Government ambitions to get two million more adults to take regular exercise could be thwarted as the recession undermines plans to build new facilities according to new research from a leading London-based property consultant.
The government had high hopes that we Britons would be swept to new levels of physical fitness, either shamed into action or sucked along in the slipstream as the UK's Olympic contenders prepared for 2012.
It was to be rather like the Wimbledon-effect, only better: everybody and their aunt dusts off a tennis racket for two weeks every summer, but this was supposed to last for years.
A host of new sports facilities were to provide the cornerstone of the fitness regime for the new cohort of healthy sub-Olympians. And with London as host city that was where, quite apart from the official Olympic facilities, the densest rash of new sports halls and swimming pools was expected to materialise.
The great national fitness plan may be going awry however. After an initial enthusiastic flurry there has been a rather "disappointing absence" of an Olympic effect in the provision of new sports facilities in London according to new research from property consultant Drivers Jonas.

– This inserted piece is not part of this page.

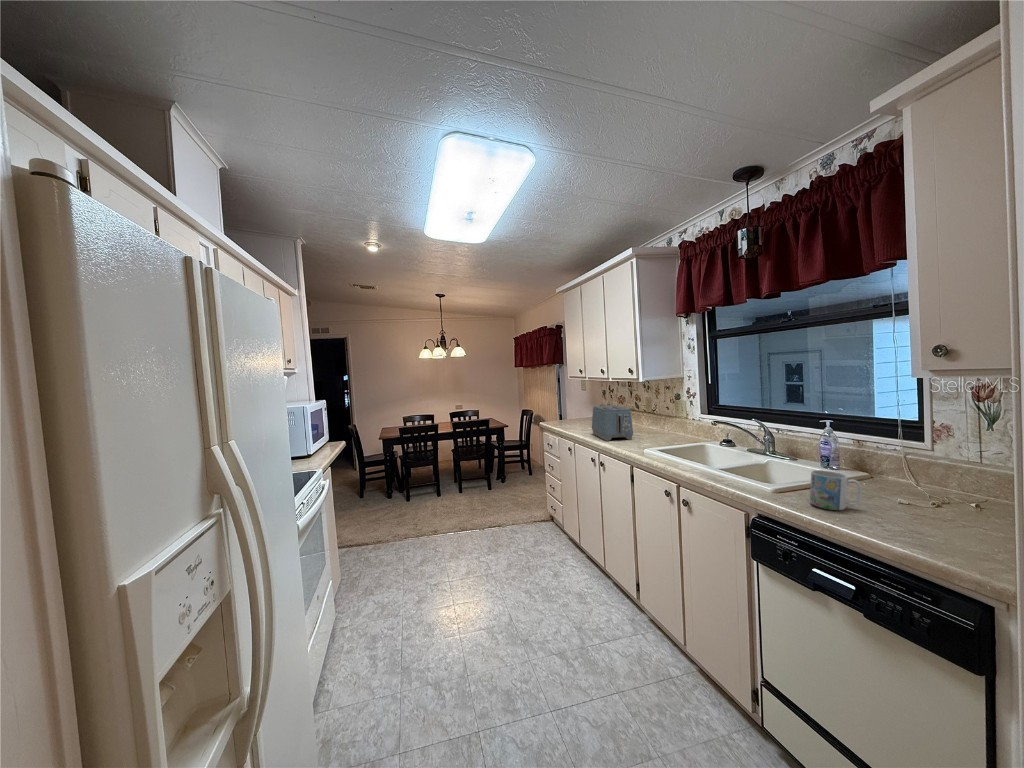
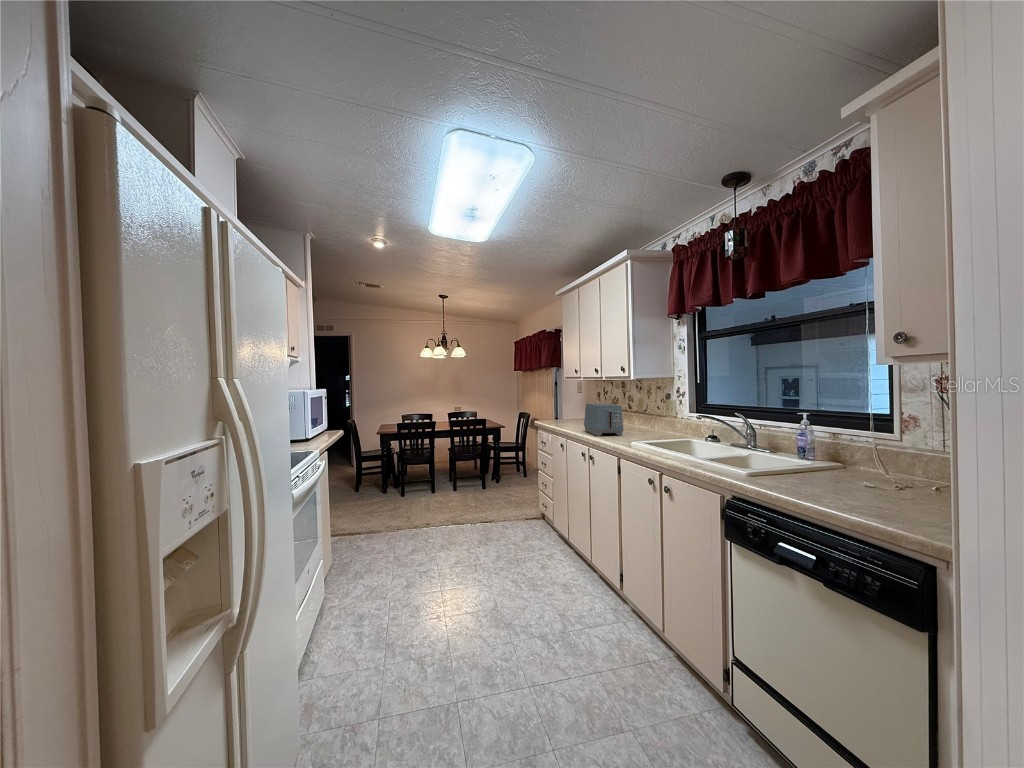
mug: present [810,470,862,510] -> none [780,453,828,489]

The firm says the number of new and refurbished sports centres completed in the capital has slowed over the last two years.
The survey of all 33 London boroughs revealed that 61 new or refurbished facilities were completed in the two years to the end of 2008. It took only 18 months to achieve that total in the period covered by the previous Drivers Jonas survey.
The number of projects in the pipeline has also shrunk from 36 to 21. New schemes coming through hit a low around the end of 2008 and it is hard to see a reversal of the trend in the lead up to 2012 according the report states.
The recession has taken its toll, according to the firm. Some projects are funded through "planning gain" whereby, under the so-called Section 106 agreement, in order to get planning consent a developer promises to provide public facilities as part of a bigger scheme. As it is a by-product, a sports facility can become a casualty if the commercial element of the project is shelved.
However, 43 per cent of the total completed were publicly funded. Of these facilities, 30 per cent are gyms, 16 per cent are sports halls, 14 per cent are swimming pools and 4 per cent are synthetic pitches while running tracks and squash courts each represent 2 per cent. The largest proportion of the facilities is dance halls – 32 per cent – so perhaps a Celebrity-Come-Dancing-effect is in play too?
The new facilities are not evenly spread, nor are they all on the eastern side of the capital where the Olympics will have their centre of gravity. Hounslow, Lewisham and Ealing have provided the most new facilities although Hackney, in the east, has seen the biggest public sector provision.
Boroughs in which no new facilities have opened in the last two years include Brent, Kensington & Chelsea, Merton, Newham and Redbridge. However, Drivers Jonas points out that raising the level of participation in sport is more than a matter of building new facilities.
The firm's survey points out that Sutton, Kingston and Enfield are ranked highly in terms of residents' satisfaction with their facilities but these boroughs rank rather less well in terms of actual participation.
"Build it and they will come"? Well maybe.